The player controls the protagonist Cutter Slade around the alien world of Adelpha in a third-person or first-person view, and only uses two mouse buttons; The right mouse button aims the player's weapon, and the other is context-sensitive (For example, standing in front of an NPC makes the mouse button initiate conversation, while running around has the mouse button make Cutter jump). The player can walk, run, jump, crawl, and climb onto virtually any ledge Cutter can reach with a jump.
Aside from the tutorial area, the player is free to move to any region of Adelpha as they please through the travel gates known as Daokas. The player can drop teleport beacons from the F-LINK gadget to instantly move between areas inside a region, but these beacons do not work between regions. The player can also acquire a Twon-Ha (a beast of burden that can be ridden), which makes traversing the vast regions much quicker, either by simply buying one or doing certain quests that reward the player with one.
A large part of the game focuses on conversing with the friendly aliens known as the Talan in order to learn the story and history of Adelpha, and to progress in Cutter's mission to find the probe. While this can all be skipped, they treat the player differently depending on how the player treats them, through a reputation system; If the player perform many tasks to help them, they like them more and are more eager to help, whereas if the player does things that harm them they will become more and more angry with the player and aggressively dismiss them. There are multiple variations of dialogues which are selected either randomly or based on the player's reputation.
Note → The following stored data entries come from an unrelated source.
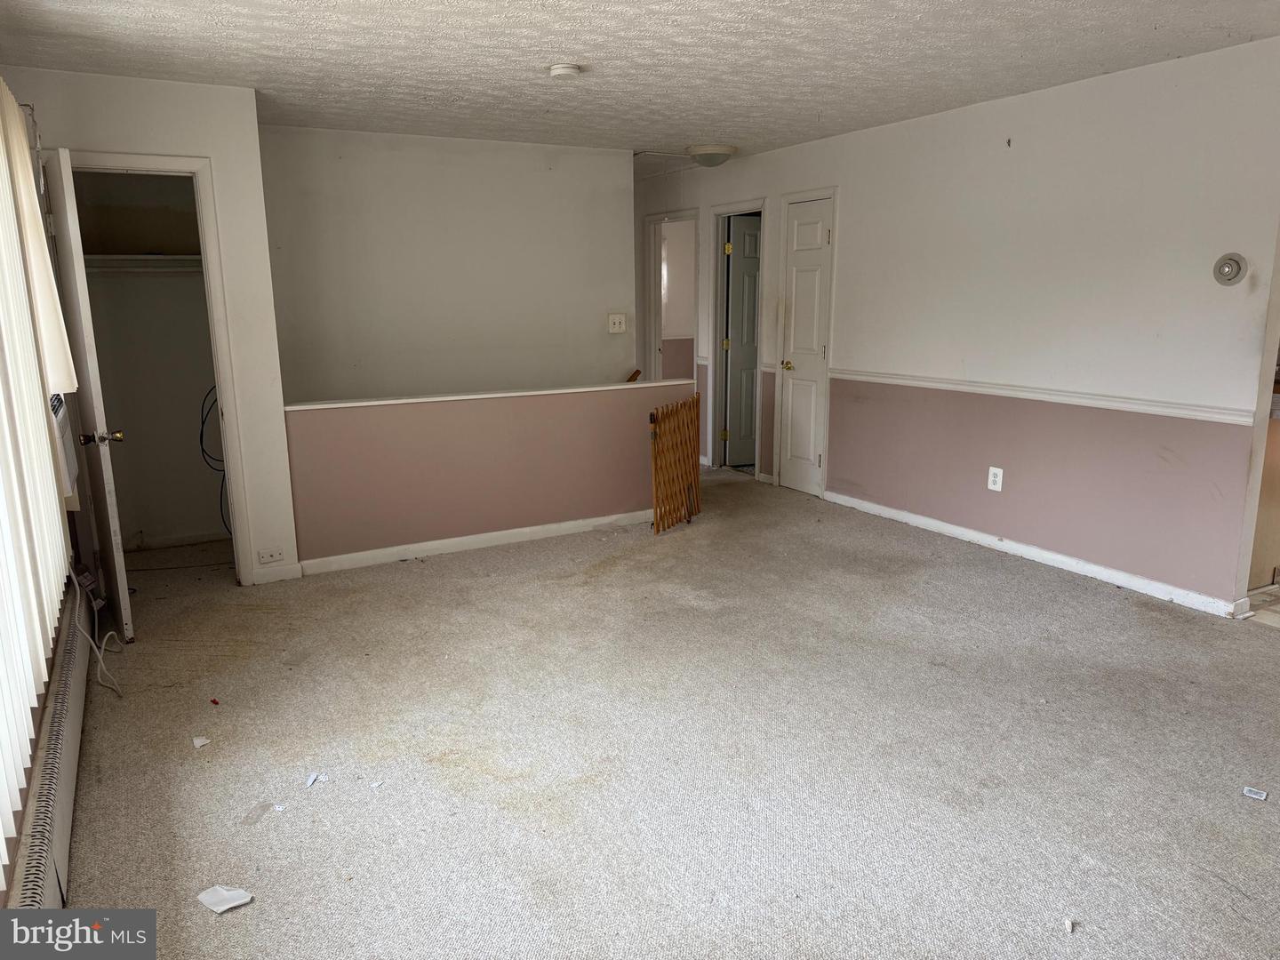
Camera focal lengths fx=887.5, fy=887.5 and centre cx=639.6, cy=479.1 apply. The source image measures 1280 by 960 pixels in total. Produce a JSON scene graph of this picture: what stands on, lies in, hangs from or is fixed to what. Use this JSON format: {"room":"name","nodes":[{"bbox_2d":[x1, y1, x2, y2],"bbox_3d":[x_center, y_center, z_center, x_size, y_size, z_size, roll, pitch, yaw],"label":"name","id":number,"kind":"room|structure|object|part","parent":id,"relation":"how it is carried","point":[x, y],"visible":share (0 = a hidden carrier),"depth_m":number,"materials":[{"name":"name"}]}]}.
{"room":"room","nodes":[
{"label":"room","id":0,"kind":"room"},
{"bbox_2d":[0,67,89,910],"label":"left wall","id":1,"kind":"structure","parent":0,"point":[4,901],"depth_m":2.66,"materials":[{"name":"paint"}]},
{"bbox_2d":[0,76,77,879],"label":"vertical blind","id":2,"kind":"object","parent":1,"relation":"attached to","point":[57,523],"visible":0.98,"depth_m":2.42,"materials":[{"name":"white plastic"}]},
{"bbox_2d":[7,580,93,907],"bbox_3d":[-1.602,0.829,2.418,0.074,0.298,2.231,-7,14,-28],"label":"baseboard heater","id":3,"kind":"object","parent":1,"relation":"attached to","point":[68,780],"visible":0.81,"depth_m":2.31,"materials":[{"name":"white metal"}]},
{"bbox_2d":[48,390,80,504],"bbox_3d":[-2.302,-0.109,3.282,0.368,0.412,0.551,-7,14,-28],"label":"air conditioner","id":4,"kind":"object","parent":1,"relation":"attached to","point":[60,415],"visible":0.38,"depth_m":3.27,"materials":[{"name":"white plastic"}]},
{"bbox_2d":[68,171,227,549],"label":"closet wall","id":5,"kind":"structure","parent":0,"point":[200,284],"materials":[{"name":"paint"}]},
{"bbox_2d":[80,252,203,277],"bbox_3d":[-2.733,-1.203,4.905,1.225,0.080,0.389,-7,14,-28],"label":"closet shelf","id":6,"kind":"object","parent":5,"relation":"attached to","point":[168,259],"visible":0.59,"depth_m":4.88,"materials":[{"name":"white"}]},
{"bbox_2d":[197,387,230,537],"bbox_3d":[-2.427,-0.110,5.210,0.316,0.958,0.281,-7,14,-28],"label":"cable","id":7,"kind":"object","parent":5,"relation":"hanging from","point":[203,423],"visible":0.56,"depth_m":5.17,"materials":[{"name":"black plastic"}]},
{"bbox_2d":[5,66,294,589],"bbox_3d":[-2.349,-0.620,4.251,1.051,2.438,0.119,-7,14,-28],"label":"closet wall","id":8,"kind":"structure","parent":0,"point":[236,92],"depth_m":4.24,"materials":[{"name":"white paint"}]},
{"bbox_2d":[64,150,255,587],"bbox_3d":[-2.381,-0.442,4.320,0.776,2.087,0.151,-7,14,-28],"label":"closet door frame","id":9,"kind":"structure","parent":8,"relation":"attached to","point":[220,380],"depth_m":4.29,"materials":[{"name":"white paint"}]},
{"bbox_2d":[41,149,134,650],"bbox_3d":[-2.416,-0.327,3.882,0.166,2.017,0.756,-7,14,-28],"label":"closet door","id":10,"kind":"structure","parent":9,"relation":"attached to","point":[62,163],"depth_m":3.62,"materials":[{"name":"white paint"}]},
{"bbox_2d":[256,547,284,562],"bbox_3d":[-1.913,0.393,4.597,0.120,0.072,0.010,-7,14,-28],"label":"wall outlet","id":11,"kind":"object","parent":8,"relation":"attached to","point":[271,557],"visible":0.99,"depth_m":4.60,"materials":[{"name":"white plastic"}]},
{"bbox_2d":[251,560,303,584],"bbox_3d":[-1.905,0.490,4.665,0.211,0.086,0.022,-7,14,-28],"label":"baseboard","id":12,"kind":"structure","parent":8,"relation":"attached to","point":[282,576],"depth_m":4.65,"materials":[{"name":"white paint"}]},
{"bbox_2d":[256,125,635,403],"bbox_3d":[-1.252,-0.684,6.055,2.468,3.118,0.119,-7,14,-28],"label":"stairwell wall","id":13,"kind":"structure","parent":0,"point":[589,332],"depth_m":5.82,"materials":[{"name":"white paint"}]},
{"bbox_2d":[607,312,626,333],"bbox_3d":[-0.166,-1.136,6.444,0.125,0.133,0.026,-7,14,-28],"label":"light switch","id":14,"kind":"object","parent":13,"relation":"attached to","point":[616,321],"visible":0.98,"depth_m":6.44,"materials":[{"name":"white plastic"}]},
{"bbox_2d":[625,368,641,383],"bbox_3d":[-0.104,-0.613,6.667,0.181,0.455,0.137,-7,14,-28],"label":"handrail","id":15,"kind":"object","parent":13,"relation":"attached to","point":[637,372],"visible":0.36,"depth_m":6.64,"materials":[{"name":"brown wood"}]},
{"bbox_2d":[280,378,693,568],"bbox_3d":[-0.779,-0.002,5.264,2.521,1.002,0.122,-7,14,-28],"label":"half wall","id":16,"kind":"structure","parent":0,"point":[460,423],"depth_m":5.05,"materials":[{"name":"pink paint"}]},
{"bbox_2d":[295,508,652,575],"bbox_3d":[-0.804,0.347,5.259,2.333,0.085,0.016,-7,14,-28],"label":"baseboard","id":17,"kind":"structure","parent":16,"relation":"attached to","point":[457,539],"depth_m":5.14,"materials":[{"name":"white paint"}]},
{"bbox_2d":[283,378,695,410],"bbox_3d":[-0.835,-0.503,5.199,2.570,0.029,0.176,-7,14,-28],"label":"half wall cap","id":18,"kind":"object","parent":16,"relation":"attached to","point":[338,404],"visible":0.75,"depth_m":5.07,"materials":[{"name":"white paint"}]},
{"bbox_2d":[0,0,1279,167],"bbox_3d":[0.227,-1.840,3.738,5.571,0.114,8.347,-7,14,-28],"label":"ceiling","id":19,"kind":"structure","parent":0,"point":[163,4],"depth_m":3.73,"materials":[{"name":"white paint"}]},
{"bbox_2d":[547,63,582,78],"bbox_3d":[-0.330,-1.784,3.884,0.139,0.043,0.140,-7,14,-28],"label":"smoke detector","id":20,"kind":"object","parent":19,"relation":"attached to","point":[555,71],"visible":0.98,"depth_m":3.84,"materials":[{"name":"white plastic"}]},
{"bbox_2d":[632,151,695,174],"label":"attic hatch","id":21,"kind":"object","parent":19,"relation":"in","point":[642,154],"visible":0.73,"depth_m":6.73,"materials":[{"name":"white"}]},
{"bbox_2d":[686,144,736,167],"bbox_3d":[0.506,-2.273,6.274,0.344,0.121,0.344,-7,14,-28],"label":"ceiling light","id":22,"kind":"object","parent":19,"relation":"attached to","point":[714,156],"visible":0.99,"depth_m":6.16,"materials":[{"name":"white glass"}]},
{"bbox_2d":[64,462,1279,959],"bbox_3d":[0.221,0.656,4.251,5.772,0.112,8.385,-7,14,-28],"label":"carpet floor","id":23,"kind":"structure","parent":0,"point":[231,596],"depth_m":2.88,"materials":[{"name":"carpet"}]},
{"bbox_2d":[67,599,124,696],"bbox_3d":[-2.140,0.610,3.490,0.145,0.345,0.465,-7,14,-28],"label":"power cord","id":24,"kind":"object","parent":23,"relation":"on","point":[91,641],"visible":0.91,"depth_m":3.45,"materials":[{"name":"white plastic"}]},
{"bbox_2d":[192,735,210,748],"bbox_3d":[-1.476,0.878,2.986,0.057,0.015,0.070,-7,14,-28],"label":"paper scrap","id":25,"kind":"object","parent":23,"relation":"on","point":[197,743],"visible":0.99,"depth_m":2.98,"materials":[{"name":"white paper"}]},
{"bbox_2d":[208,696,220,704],"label":"red debris","id":26,"kind":"object","parent":23,"relation":"on","point":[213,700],"visible":0.98,"depth_m":3.28,"materials":[{"name":"red"}]},
{"bbox_2d":[197,883,254,912],"bbox_3d":[-1.042,1.043,2.228,0.132,0.020,0.097,5,13,22],"label":"paper scrap","id":27,"kind":"object","parent":23,"relation":"on","point":[220,908],"visible":0.99,"depth_m":2.22,"materials":[{"name":"white paper"}]},
{"bbox_2d":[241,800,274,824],"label":"plastic scrap","id":28,"kind":"object","parent":23,"relation":"on","point":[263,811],"visible":0.98,"depth_m":2.57,"materials":[{"name":"clear plastic"}]},
{"bbox_2d":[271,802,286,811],"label":"paper scrap","id":29,"kind":"object","parent":23,"relation":"on","point":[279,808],"visible":0.96,"depth_m":2.60,"materials":[{"name":"white paper"}]},
{"bbox_2d":[304,771,327,786],"bbox_3d":[-1.006,0.926,2.761,0.061,0.014,0.088,3,12,16],"label":"paper scrap","id":30,"kind":"object","parent":23,"relation":"on","point":[311,778],"visible":0.97,"depth_m":2.75,"materials":[{"name":"white paper"}]},
{"bbox_2d":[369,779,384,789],"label":"paper scrap","id":31,"kind":"object","parent":23,"relation":"on","point":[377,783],"visible":0.98,"depth_m":2.72,"materials":[{"name":"white paper"}]},
{"bbox_2d":[648,392,702,533],"bbox_3d":[0.230,-0.093,5.579,0.059,0.794,0.668,6,13,26],"label":"wooden gate","id":32,"kind":"object","parent":23,"relation":"on","point":[663,447],"visible":0.98,"depth_m":5.53,"materials":[{"name":"brown wood"}]},
{"bbox_2d":[1063,917,1075,932],"bbox_3d":[1.015,1.051,2.103,0.020,0.019,0.034,6,14,28],"label":"paper scrap","id":33,"kind":"object","parent":23,"relation":"on","point":[1068,926],"visible":0.99,"depth_m":2.09,"materials":[{"name":"white paper"}]},
{"bbox_2d":[1241,785,1268,800],"bbox_3d":[1.822,0.927,2.627,0.060,0.010,0.058,9,15,39],"label":"paper scrap","id":34,"kind":"object","parent":23,"relation":"on","point":[1262,794],"visible":0.98,"depth_m":2.62,"materials":[{"name":"white paper"}]},
{"bbox_2d":[637,36,1279,615],"bbox_3d":[1.517,-0.972,5.725,0.127,2.443,6.906,-7,14,-28],"label":"right wall","id":35,"kind":"structure","parent":0,"point":[852,213],"depth_m":4.53,"materials":[{"name":"paint"}]},
{"bbox_2d":[643,208,700,383],"bbox_3d":[0.337,-1.218,7.869,0.235,2.104,0.955,-7,14,-28],"label":"door frame","id":36,"kind":"structure","parent":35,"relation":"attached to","point":[650,305],"depth_m":8.00,"materials":[{"name":"white paint"}]},
{"bbox_2d":[705,200,765,477],"bbox_3d":[0.833,-1.074,7.127,0.206,2.083,0.791,-7,14,-28],"label":"door frame","id":37,"kind":"structure","parent":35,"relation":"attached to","point":[756,463],"depth_m":7.27,"materials":[{"name":"white paint"}]},
{"bbox_2d":[722,214,761,467],"bbox_3d":[1.080,-1.125,7.457,0.738,1.987,0.139,-5,13,-19],"label":"open door","id":38,"kind":"structure","parent":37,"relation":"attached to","point":[754,251],"depth_m":7.35,"materials":[{"name":"paint"}]},
{"bbox_2d":[776,192,833,498],"bbox_3d":[1.180,-0.914,6.432,0.103,2.018,0.521,-7,14,-28],"label":"white door","id":39,"kind":"structure","parent":35,"relation":"in","point":[793,410],"depth_m":6.45,"materials":[{"name":"white paint"}]},
{"bbox_3d":[1.069,-0.828,6.465,0.086,0.071,0.095,-7,14,-28],"label":"brass doorknob","id":40,"kind":"part","parent":39,"relation":"part of","materials":[{"name":"gold metal"}]},
{"bbox_2d":[986,465,1003,491],"bbox_3d":[1.922,-0.003,4.803,0.009,0.124,0.078,-7,14,-28],"label":"wall outlet","id":41,"kind":"object","parent":35,"relation":"attached to","point":[997,480],"visible":0.99,"depth_m":4.80,"materials":[{"name":"white plastic"}]},
{"bbox_2d":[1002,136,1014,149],"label":"wall hook","id":42,"kind":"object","parent":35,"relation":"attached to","point":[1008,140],"visible":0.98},
{"bbox_2d":[821,489,1247,617],"bbox_3d":[2.059,0.381,4.952,0.016,0.082,3.129,-7,14,-28],"label":"baseboard","id":43,"kind":"structure","parent":35,"relation":"attached to","point":[1135,581],"depth_m":4.69,"materials":[{"name":"white paint"}]},
{"bbox_2d":[832,368,1253,424],"bbox_3d":[2.083,-0.466,4.730,0.025,0.058,3.560,-7,14,-28],"label":"chair rail","id":44,"kind":"object","parent":35,"relation":"attached to","point":[1238,418],"visible":0.81,"depth_m":4.50,"materials":[{"name":"white paint"}]},
{"bbox_2d":[1212,253,1247,285],"bbox_3d":[2.501,-0.891,3.769,0.033,0.131,0.120,-7,14,-28],"label":"thermostat","id":45,"kind":"object","parent":35,"relation":"attached to","point":[1230,264],"visible":0.98,"depth_m":3.76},
{"bbox_2d":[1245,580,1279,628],"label":"kitchen floor","id":46,"kind":"structure","parent":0,"point":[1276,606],"depth_m":4.10,"materials":[{"name":"tile"}]},
{"bbox_2d":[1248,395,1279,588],"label":"kitchen cabinet","id":47,"kind":"object","parent":46,"relation":"on","point":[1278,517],"visible":0.36,"depth_m":4.34,"materials":[{"name":"brown wood"}]}
]}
Each weapon in the game fires slow-moving projectiles, requiring the player to constantly maneuver to avoid the enemy soldiers' attacks, and carefully aiming so that the player's will connect. Alternatively, the player can sneak around the enemy, by use of standing behind cover, lying down in a muddy field, using gadgets that turn you invisible for a short time, and so on. Cutter begins the game with just a pistol and his fists, and the player can buy more weapons (and upgrades for those weapons) whenever they have the money, while ammunition can either be found in the world, or crafted by taking a certain amount of materials to a Talan known as a Recreator. Soldiers will sound different alarms with a horn-like instrument when they see the player, to give orders to others nearby. They will try to move behind the player in order to flank them, and search the area or call for a meeting when they can no longer find them. In addition to soldiers, the hostile and less intelligent Adelphan wildlife will also try to fight the player if they come too close.
The enemy soldiers can be weakened by performing a certain task for the leader of each region. When this is done, they will stop producing resources for the soldiers: stopping food production lowers their health, stopping the mining operations makes their weapons less powerful, etc. A good reputation is necessary to convince the Talan to stop production of resources, so the player is encouraged to be good to the Talan.
Outcast uses a unique way to save games, integrated with the game world. At the start of the game, the player receives an object called a "Gaamsaav". He is instructed that the Gaamsaav is able to "capture his essence", so that it may later be restored. To save a game, the player equips the Gaamsaav and "squeezes" it, making it glow and emit a sound. The sound can be heard by enemies and they will investigate, so that the player must take the situation into account before saving a game. After a few seconds, the game pauses and a menu overlay appears.